*** Opening of Input for this task ***

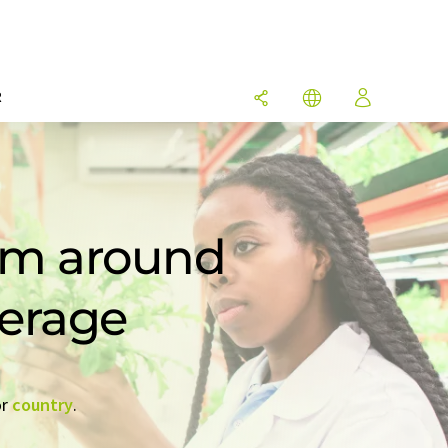
R
rom around
verage
r
country
.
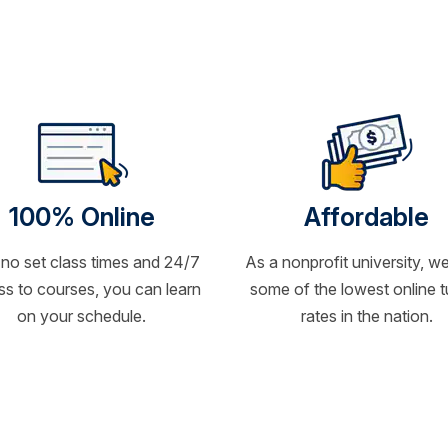
100% Online
Affordable
 no set class times and 24/7
As a nonprofit university, we
s to courses, you can learn
some of the lowest online t
on your schedule.
rates in the nation.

*** Close of Input for this task ***

- [Your goal]
Nothing in the entries above should change when they are printed again, except that the pictures are dropped.

- [Answer area]
R
rom around
verage
r
country
.
100% Online
Affordable
 no set class times and 24/7
As a nonprofit university, we
s to courses, you can learn
some of the lowest online t
on your schedule.
rates in the nation.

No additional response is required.